Inspired by Marx’s critique on capital and its defects, Chakrabarti suggests that there are two histories, History 1 (H1) and History 2 (H2) in relation to capital. By H1, he refers to capital’s posited history aiming at producing itself. By H2, on the other hand, he means some other things, or a universe of pasts, that do not contribute to the self-production of capital. H2s are many in number, in contrast to H1. However, H2s are not independent from capital, they simultaneously exists. However, H2s are not alternative histories, meaning they do not constitute a dialectical ‘other’. Rather, H1 and H2s live together in the same habitat. Their mutual existence is in purpose. Although H1 has to destroy the multiple possibilities that belong to H2, through which disciplinary practices that are meant to accomplish this destruction, H2s will never cease completely. They will keep interrupting the run of capital’s own logic.
For Chakrabarti, Marx’s critique on capital and its implication as his own theory of multiple histories make different / alternative ways of life possible without rejecting or ignoring the other. Globalization of capital (H1) is of course important for enabling him to thing thoroughly on the issues such as rationalism and humanism. However, inserting a single, linear history, assumed by historicists, would not only block ways to understand different but simultaneously available life styles. But it also prevents us from discovering how H1 maintains itself and how affective narratives of human belongings can survive. Calling help of Heidegger, Chakrabarti asserts that one history does not epistemological primacy over other. Both is necessary for explaining history without being trapped by the theories depending on ‘the idea of history as a waiting room’.
However interesting, Chakrabarti’s theory falls short to explain why H1 needs to allow H2 to survive. A universal and overwhelming capital may also maintain itself, may be more powerful than a shared life.
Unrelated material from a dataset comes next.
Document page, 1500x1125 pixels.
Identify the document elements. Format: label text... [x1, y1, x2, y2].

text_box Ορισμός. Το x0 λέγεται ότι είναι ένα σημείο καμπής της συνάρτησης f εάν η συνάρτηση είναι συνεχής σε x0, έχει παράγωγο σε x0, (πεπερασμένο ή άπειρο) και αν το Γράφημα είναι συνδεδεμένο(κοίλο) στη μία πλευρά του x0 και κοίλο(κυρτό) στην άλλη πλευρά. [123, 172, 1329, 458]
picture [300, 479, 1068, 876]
Second, Marx’s and Heidegger’s positions are not known in his theory. If a Heideggerian reading of Marx’s critique could open space for H2s along with H1, does not that mean H2s are also products allowed to survive within the logic of capital? H2s, in this depiction, still do not have their own logic. If Chakrabarti thinks, it does not matter whether H2s have their own logic or not, then their being different has no point.  Moreover, I can see no point to their being divergent if H1 is meant to reduce H2s’ power to produce different and really alternative capitals.